Old tar pits tell a story of Finland being the world´s number one exporter of tar during the colonial period when wooden ships were still used, memorials around the municipality and the winter war museum remind us of our battles with the Soviet Union and logging sites and cabins provide us with images of the effective postwar reconstruction and the explosive industrial growth.
Mental landscape shaped by nature
It was not until the 1960s when modern comforts including electricity reached these areas and asphalt roads were built. Stimulated by new ideals, people started to move into towns looking for jobs and better standard of living. After joining the European Union in 1995, small scale farming became almost impossible and this accelerated the forced abandonment of the countryside even more.

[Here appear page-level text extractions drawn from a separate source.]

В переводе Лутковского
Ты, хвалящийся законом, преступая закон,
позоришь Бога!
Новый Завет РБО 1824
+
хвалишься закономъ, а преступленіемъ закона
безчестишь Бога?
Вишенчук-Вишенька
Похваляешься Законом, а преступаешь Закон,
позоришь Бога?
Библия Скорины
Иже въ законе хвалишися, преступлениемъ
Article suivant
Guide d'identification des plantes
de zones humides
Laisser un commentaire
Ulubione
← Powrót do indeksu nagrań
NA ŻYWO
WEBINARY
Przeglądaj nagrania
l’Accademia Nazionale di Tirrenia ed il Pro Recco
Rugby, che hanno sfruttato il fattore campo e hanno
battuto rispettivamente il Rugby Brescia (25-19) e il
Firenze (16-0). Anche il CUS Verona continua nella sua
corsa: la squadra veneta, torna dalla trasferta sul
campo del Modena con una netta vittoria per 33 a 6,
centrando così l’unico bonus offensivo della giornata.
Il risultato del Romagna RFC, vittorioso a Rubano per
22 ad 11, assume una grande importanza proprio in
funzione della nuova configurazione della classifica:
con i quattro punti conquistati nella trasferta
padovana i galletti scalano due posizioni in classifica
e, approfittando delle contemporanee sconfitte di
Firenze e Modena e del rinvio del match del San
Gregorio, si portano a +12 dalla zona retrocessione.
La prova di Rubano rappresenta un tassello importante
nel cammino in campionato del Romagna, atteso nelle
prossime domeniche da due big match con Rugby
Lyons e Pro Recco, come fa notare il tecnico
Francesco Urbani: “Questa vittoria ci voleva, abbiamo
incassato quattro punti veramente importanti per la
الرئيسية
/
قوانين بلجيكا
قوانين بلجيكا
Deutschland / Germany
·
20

Anyways, this long-standing isolated living at the mercy of nature has highly affected the everyday life and thereby the local culture. Nature has been the source of livelihood in many ways and the arctic weather has set its own limits to food production. That´s why knowing your environment, learning the behavior of animals and mastering different wilderness skills has been vital. Normal cattle herding and extensive agriculture hasn´t been possible because there isn´t too many animals that survive in these conditions and in addition, the growing season is extremely short. That´s why reindeer-herding has been an important source of livelihood for hundreds of years and it still is.
Life has always been hard here and people have had to fight for their living, this has shaped the whole mentality of the people. Compared to south and central European people Finns are more reserved and not showing their emotions that much. But don’t get me wrong, in general we Finns are very polite, hospitable and helpful people.
As a conclusion, the Hossa area truly provides an authentic setting where You can simultaneously explore the essence of Finnish culture that is highly based on nature, get to know our history and give your mind a dip in the wild by participating in seasonal nature activities of your choice!